But what of the Deaths? Since deaths are considered the “lagging indicator” in the disease and determine the deadly virulence of the virus itself. What did that number actually represent? And this is where we lay our tale.

Excess Mortality Data

The CDC data suggested and continues to show the “Excess mortality numbers” on a weekly basis. Any spike above the mean is considered excess and suggests that the increased mortality is from the virus itself. Science again asks us to remain skeptical. So, we are going to question with rational arguments and factual data these question that hound us.

Excess mortality depends on the structure of the population demographics. The older the population, the higher the excess mortality numbers. These age structures, however, can be standardized to make valid comparisons. Based on this standardization the United States has an excess mortality of 12.9% with Expected Age-standardized Mortality 2020 (per 100,000)

of 1020,  Age-standardized total excess mortality (per 100,000) of 1152 and  Excess age-standardized mortality (per 100,000) of 132

What Constitutes COVID Death?

How does a physician categorize death on a death certificate? If a person has a diagnosis of terminal cancer but on the last day of their life, the organ failure from the ravages of the cancer ends their life. How would one account for that death? Is it the organ failure, such as heart failure, kidney failure or liver failure etc.? Or is it the cancer itself? Any logical mind would say the latter. But then if the physician would write Heart Failure as the cause and Cancer as the extenuating secondary causal event, would he be wrong? The answer is simple, yes! And that problem has been circulating in the medical world for a long time. Death Certificates are full of errors, as much as 51%  based on the data, both by interpretation and sometime by intent.

We have over the past year seen COVID being labeled as the cause of death in car accidents, in gunshot related traumatic deaths and other organ failure maladies. Were these all COVID deaths? The answer is no. Was it contributing in nature, perhaps?  But definitely not as a proximate cause. It is a fairly remarkable statement to make, yet the facts seem to agree with that assertion.  Several cases in the newspaper articles account for such blatant incongruities.

We have also ascertained over the similar one-year period of time that normal causal reasons of death have decreased dramatically. The numbers of deaths related to cancer have plummeted as have heart attacks, diabetes and other chronic diseases related events.
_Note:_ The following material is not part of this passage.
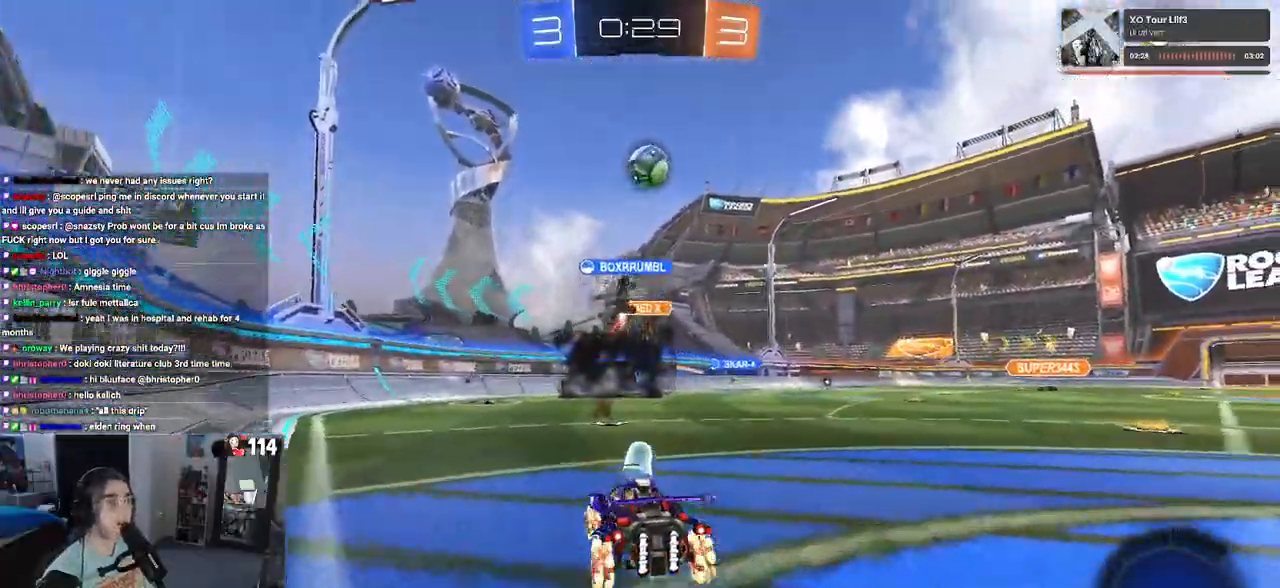
{"buttons": ["R2"], "left_stick": "right", "right_stick": "center", "events": [[167, "left_stick", "right"]]}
In similar vein, the number of Influenza cases have also dramatically been reduced. And in the latter case, one wonders if we are testing the RNA fragments common to other coronaviruses and calling every Influenza like illness a COVID infection? Since data exists that the SARs-CoV2 shares 96.2% homology to other coronaviruses including the bat virus and other coronaviruses such as MERS and Influenzas. A question that should keep experts researching?

The Declining Screening Measures

Non COVID deaths are taking a back seat in counting these days. There is a large price yet to pay and has been paid if we place this concept in the crucible of reality. We have unfortunately turned back the time on preventative medicine. Several studies have identified a substantial drop in health care utility in March and April as most medical offices closed or dramatically scaled back operations, and people have generally avoided interactions with the health system in the hopes of not contracting the virus. This included reductions in outpatient visitsemergency department visits, and elective surgeries like lower joint replacement. Lesser number of colonoscopies are being performed. It is a proven fact that colonoscopy examinations save lives by removing a polyp that will over time turn into cancer. Colonoscopies, declined by almost 90% at one point in mid-April 2020 compared to 2019, and as of November 2020 are still down about 10-15% compared to last year.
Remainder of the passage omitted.